NYC subway rider system describes deterioration amidst a wave of crime

Like many other straphangers, Pamela feels a growing concern about taking the Dayton subway.

The 62-year-old actress, who lives in Hudson Heights, rides a train and relies on Manhattan’s 181st Street station, where an insane Rigoberto Lopez allegedly stabbed two straphangers last weekend.. Authorities said they killed two other people, who were discovered at the opposite end of the line.

The latest violent attack – on a 19-year-old man who was punched in the face at a Columbus Circle A train stop on Friday – reminds of the danger Dayton and others are just getting around the city.

She tells The Post what it is like for her to ride the rail in 2021:

I have been taking the A train from my Upper Manhattan neighborhood town for 21 years, and I have always felt safe on the metro. In recent months, this has changed.

Even before the murder last weekend at the 207th Street station – which took place just one stop from my regular station at 181 Street – my neighbors and I were frightened by drug users and mentally disturbed those who had recently Has infiltrated the metro.

Station closed as a result of criminal investigation.  At the corner of Broadway and W. 181st.
Two dead and two were injured last weekend due to a speeding run at a train station on 181st Street in the west.
Robert Miller for NY Post

We were sad to see that the problems we had noticed for months came to a violent end that ended the lives of two New Yorkers and undoubtedly greatly scared our public transportation system.

Rigoberto Lopez
Rigoberto Lopez, the alleged “A-Train Ripper”

I am an actress, and when work is at a standstill, I regularly take the train to Midtown. Now, I ride the metro three times a week.

In recent months, at 181st Street Station, I have seen people shooting, panhandles have become untimely aggressive and people sleeping on benches or ladders are the norm. Hypodermic needles litter the tracks.
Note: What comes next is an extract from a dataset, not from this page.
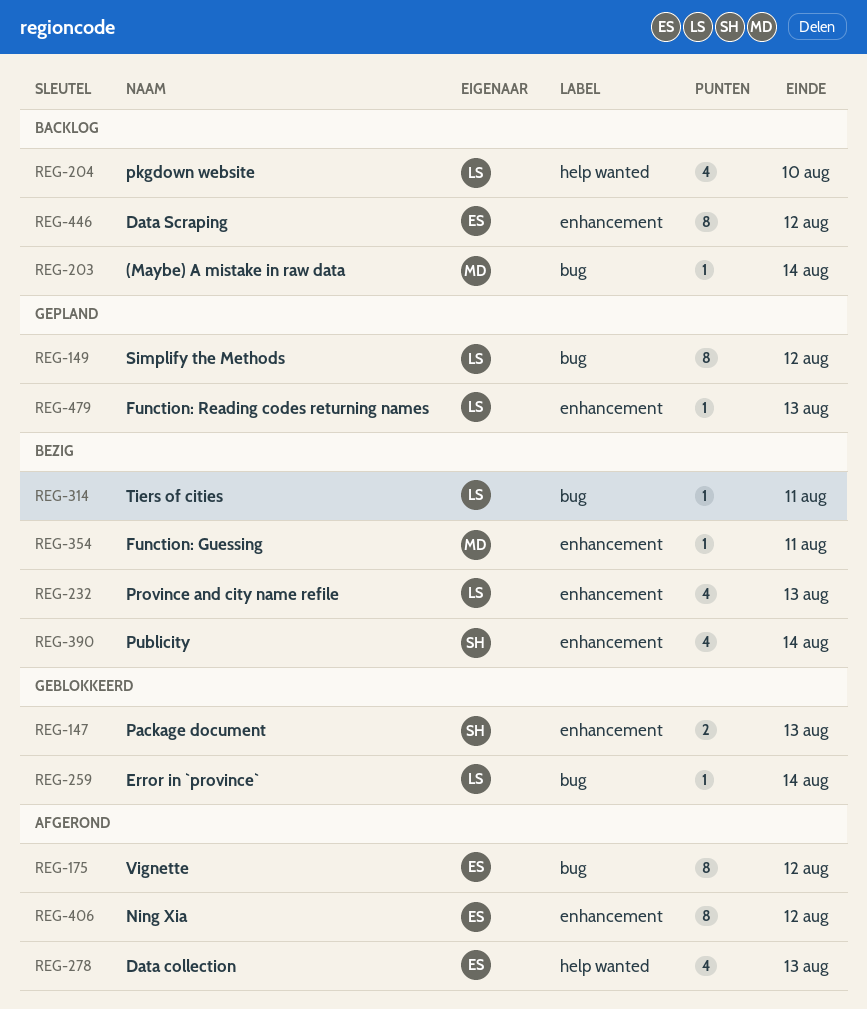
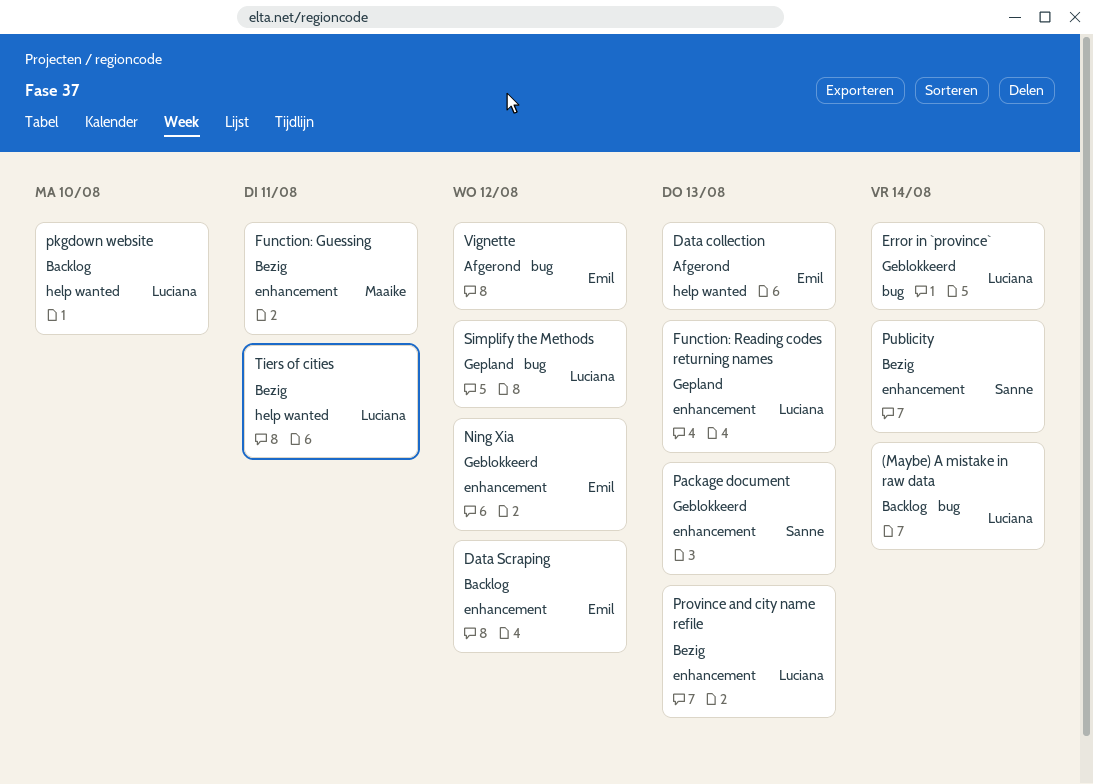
(Maybe) A mistake in raw data, owner: Maaike -> Luciana
Ning Xia, status: Afgerond -> Geblokkeerd
Tiers of cities, label: bug -> help wanted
These are not problems due to the epidemic, but COVID has bare them for all to see.

While unwanted riders have started increasing in number since the epidemic began, bypasses have evacuated the police and most other passengers, meaning you often feel left out for yourself.

A person on the platform at 182nd Street A Train Metro Station.
A person on the platform at 181st Street A Train Metro Station.
JCRice for NY Post

This week, in the wake of the stabbing, online neighborhood chat forums were lit up at 181st Street with requests to add another MTA agent. People just want an extra pair of eyes.

I have grown accustomed to putting my guard on the train. I no longer listen to headphones, I avoid taking the subway after dark, and I see everyone who gets close to my car.

One of the most frightening encounters occurred to me when I was alone on a car.

Pam Dawton
Pamela lives in Dayton Hudson Heights and catches the A train at 181 Street.
JCRice for NY Post

I was using a cane at the time and was feeling insecure. A layering man was sitting next to me. When I got to the second seat, he too left, and when my 42nd street stop finally came, he tried to stop me from getting out and asked where I was going.

Other passengers who eventually rode, seemed oblivious, or pretended to be.

It is clear to me and many of my neighbors that we need more police on the platforms – not taking into account the turnstiles or road entrances – before anyone else gets hurt.

Public transportation is one of only New Yorker’s connections to our pre-COVID lives, and it is worrying that this, too, is deteriorating.